In 2012, after the establishment of Universitario Popayán, Torres was named their new manager. He left in the following year to work as Cruz's assistant at Deportes Quindío, being also an interim manager of the club after Cruz left.

In January 2014, Torres returned to Universitario, being in charge of the club in the Categoría Primera B. In October 2018, he was named at the helm of Alianza Petrolera, seriously threatened with relegation in the Categoría Primera A.

After avoiding relegation, Torres led Alianza to the semifinals of the 2019 Torneo Finalización, but was sacked on 16 November 2020 after a 1–6 loss to Millonarios. On 25 May 2021, he was appointed manager of Jaguares de Córdoba.

On 4 May 2022, Jaguares announced that Torres would leave on a mutual agreement at the end of the Apertura Tournament.
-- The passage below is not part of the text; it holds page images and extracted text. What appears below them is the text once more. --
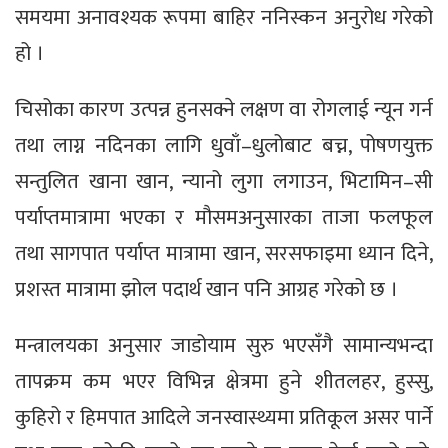
समयमा अनावश्यक रूपमा बाहिर ननिस्कन अनुरोध गरेको
हो ।
चिसोका कारण उत्पन्न हुनसक्ने लक्षण वा रोगलाई न्यून गर्न
तथा लाग्न नदिनका लागि धुवाँ–धुलोबाट बच्न, पोषणयुक्त
सन्तुलित खाना खान, न्यानो लुगा लगाउन, भिटामिन–सी
पर्याप्तमात्रामा भएका र मौसमअनुसारका ताजा फलफूल
तथा सागपात पर्याप्त मात्रामा खान, सरसफाइमा ध्यान दिने,
प्रशस्त मात्रामा झोल पदार्थ खान पनि आग्रह गरेको छ ।
मन्त्रालयका अनुसार जाडोयाम सुरु भएसँगै सामान्यभन्दा
तापक्रम कम भएर विभिन्न क्षेत्रमा हुने शीतलहर, हुस्सु,
कुहिरो र हिमपात आदिले जनस्वास्थ्यमा प्रतिकूल असर पार्ने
Twenty days later he was announced as the new manager of Cortuluá. On 18 September, he resigned from Cortuluá after going winless for seven games, leaving the club in last place of both the 2022 Finalización tournament and the season's relegation table.

On 6 March 2023, Torres was appointed as manager of Categoría Primera B club Bogotá. Torres left Bogotá on 25 June 2023, as he was signed for a second spell as manager of Alianza Petrolera. With Alianza Petrolera being relocated to Valledupar prior to the start of the 2024 season, Torres became the manager for its successor club Alianza F.C. On 29 March, he left Alianza on a mutual agreement.

On 2 May 2024, Torres was appointed as manager of the Colombia national under-20 team.